Example of Use: For the system tested in Experiments 1 and 2, participants pointed out that the smartwatch should not cause embarrassment because it is very similar to a regular wristwatch. In fact, they noted that, given its novelty and cost, it can be seen as a symbol of status.

[NH12] Awareness of Others. If the system supports multiple users working in the same task at the same time, then it should handle and prevent conflicting inputs. Therefore, users must be able to work in parallel without disturbing each other, but having awareness of the others.

Example of Use: Nebe et al. [5] present the multi-touch table they have built and how it is used in a scenario of disaster control management. In that case study, multiple users work simultaneously on a map displayed on the table. Each user can have their own tangible object (a puck) to interact with the map. Placing the puck on the map can zoom in, make markings on the map or create a personal window for the user on the screen, so each person can execute their own tasks in parallel without disturbing the group view of the map.

[NH13] Two-way Communication. If multiple users are working on different activities through the same interface, and are not necessarily in the same vicinity, the system must provide ways for both sides to communicate with each other.

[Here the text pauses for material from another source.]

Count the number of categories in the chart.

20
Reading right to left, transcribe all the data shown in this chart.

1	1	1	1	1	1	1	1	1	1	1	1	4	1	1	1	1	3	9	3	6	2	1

Example of Use: Yang et al. [12] present a study in which participants used a multi-touch screen interface to collaborate remotely. In a ludic activity, one participant shared what she was doing in the multi-touch screen and a group of other participants, in a remote location, had to guess what was the task being executed. The participants in the remote location could not communicate back to the person performing the task, so one of the reported results was that participants wished they could do that through the system’s interface.

4 Conclusions

Natural User Interfaces (NUIs) represent a strong tendency for new computer systems, as well as a challenge for designers, since delivering the promised feelings of naturalness is not trivial. In this paper, we showed three practical experiments using a set of 23 NUI heuristics as a tool for evaluating the design of two distinct assistive technology systems. During the experiments, participants also evaluated the heuristics themselves. Results of the experiments led to a leaner set of 13 NUI heuristics, with a compliance level ranging from –4 to 4.

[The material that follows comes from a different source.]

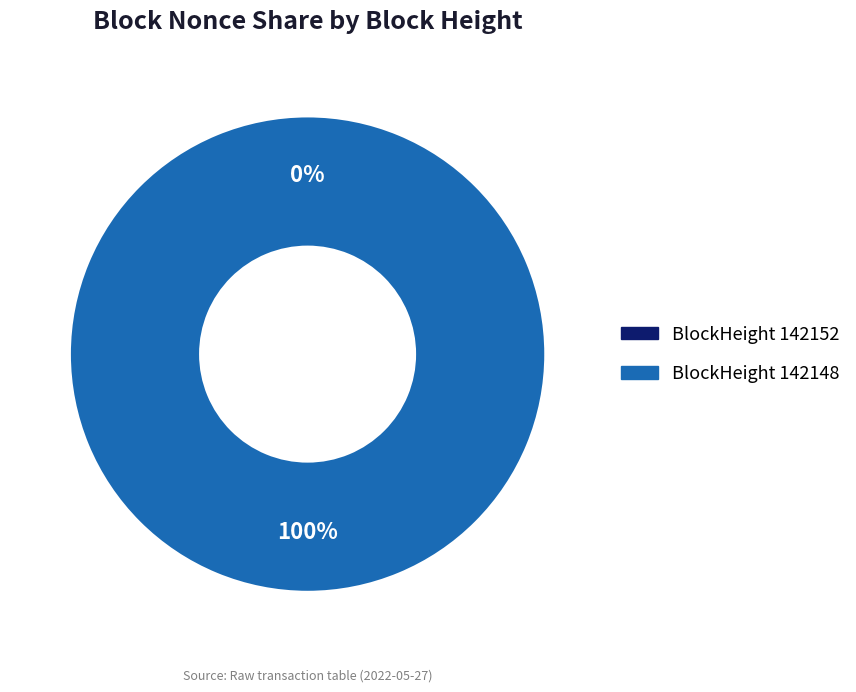

How many slices are in this pie chart?

2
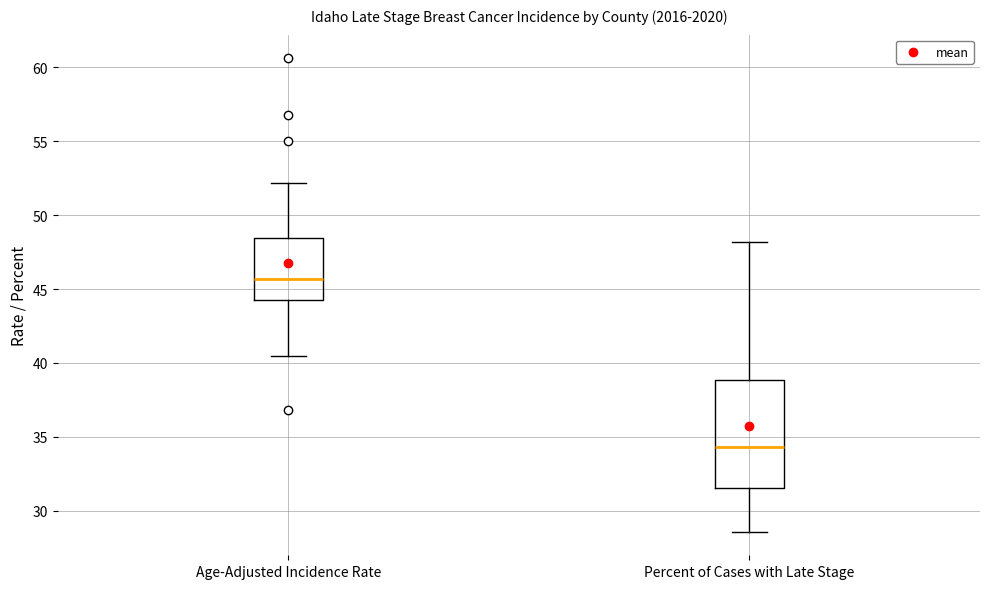

Which box is the tallest, from its lower edge to its upper edge?

Percent of Cases with Late Stage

This new set of heuristics is result of revisiting the previous set with both quantitative and qualitative analysis. Since two experiments tested the same system but with completely different groups of participants, we were able to look for divergences in the interpretations of the heuristics, so we could find the ones that needed to be rewritten or regrouped. This quantitative analysis was supported by the qualitative evaluation of the participants’ justifications for their grades, which gave insight into how they understood each heuristic and, hence, what improvements were necessary.

Therefore, the experiments provided us both with the view of the heuristics in practice and with the opportunity to improve them. They also allowed us to enhance the description of each heuristic by providing an example of use taken straight from the experiments, whenever possible. Some heuristics were not applicable to the experiments, so we see as necessary future work applying the new set of heuristics in systems that support multiple users working simultaneously on the same interface. Additionally, we also believe further experiments and empirical uses of the heuristics will point to design principles that can be helpful in guiding designers in early stages of NUI applications design.